Fitnah cinta itu memang dahsyat.
Sejak dulu.
Orang-orang Banī Isrā’īl sempat berlonggar-longar ria dengan menikahi orang-orang musyrik. Pernikahan ini tentu saja akan menyeret sikap hidup “toleransi” untuk mempertahankan rumah tangga. Suami mentoleransi penyembahan Ba’al istrinya dengan alasan menghormati keyakinan istri atau sebaliknya. Lama-lama generasi berikutnya memandang kemusyrikan seperti itu juga menjadi wajar. Keturunan mereka seperti sudah tidak bisa membedakan lagi mana tauhid dan mana musyrik. Selama masih meyakini Allah, mereka memandang itu baik-baik saja.
***
Maksud kebijakan politik adalah dijadikannya keyakinan agama sebagai kebijakan publik.
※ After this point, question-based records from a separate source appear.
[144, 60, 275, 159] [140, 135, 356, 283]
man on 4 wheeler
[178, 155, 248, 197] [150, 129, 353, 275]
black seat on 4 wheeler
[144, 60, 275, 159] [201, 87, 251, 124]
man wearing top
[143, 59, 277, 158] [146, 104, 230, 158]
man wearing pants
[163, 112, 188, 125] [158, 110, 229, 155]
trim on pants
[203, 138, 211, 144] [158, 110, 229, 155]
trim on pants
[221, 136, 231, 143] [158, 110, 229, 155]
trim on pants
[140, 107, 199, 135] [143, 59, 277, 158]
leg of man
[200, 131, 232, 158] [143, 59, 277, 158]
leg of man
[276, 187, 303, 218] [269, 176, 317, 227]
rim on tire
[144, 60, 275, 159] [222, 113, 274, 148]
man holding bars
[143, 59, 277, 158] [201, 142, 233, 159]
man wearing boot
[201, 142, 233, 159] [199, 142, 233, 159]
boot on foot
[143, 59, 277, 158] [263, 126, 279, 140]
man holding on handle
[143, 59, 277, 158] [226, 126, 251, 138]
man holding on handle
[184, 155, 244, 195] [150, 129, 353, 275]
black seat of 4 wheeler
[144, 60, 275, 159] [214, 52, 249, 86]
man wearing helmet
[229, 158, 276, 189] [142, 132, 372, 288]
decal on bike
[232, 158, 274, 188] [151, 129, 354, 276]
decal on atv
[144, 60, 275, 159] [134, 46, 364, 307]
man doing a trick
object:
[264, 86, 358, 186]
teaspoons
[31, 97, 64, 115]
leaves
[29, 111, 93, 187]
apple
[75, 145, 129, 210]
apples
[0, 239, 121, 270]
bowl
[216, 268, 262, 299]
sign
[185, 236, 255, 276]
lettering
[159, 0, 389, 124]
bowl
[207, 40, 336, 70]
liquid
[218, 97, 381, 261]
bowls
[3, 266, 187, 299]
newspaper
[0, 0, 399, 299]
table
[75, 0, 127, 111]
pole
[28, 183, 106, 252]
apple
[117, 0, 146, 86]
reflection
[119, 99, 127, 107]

Ini masih terhubung dengan faktor pernikahan sebelumnya.
Salah seorang raja Banī Isrā’īl yang bernama Ahab menikahi wanita musyrik bernama Izebel. Nampaknya di zaman itu menikahi wanita musyrik dijadikan salah satu strategi politik untuk menguatkan aliansi. Jadi Izebel dinikahi Ahab dengan maksud itu karena dia adalah wanita bangsawan.
Celakanya Izebel ini termasuk musyrik militan.
Dengan pengaruhnya sebagai permaisuri, maka dia menjadikan penyembahan Ba’al sebagai seremonial negara sehingga akhirnya kemusyrikan benar-benar merajalela di zaman Raja Ahab ini.
***
Begitulah kira-kira sejarah masuknya kemusyrikan pada umat sebelum kita.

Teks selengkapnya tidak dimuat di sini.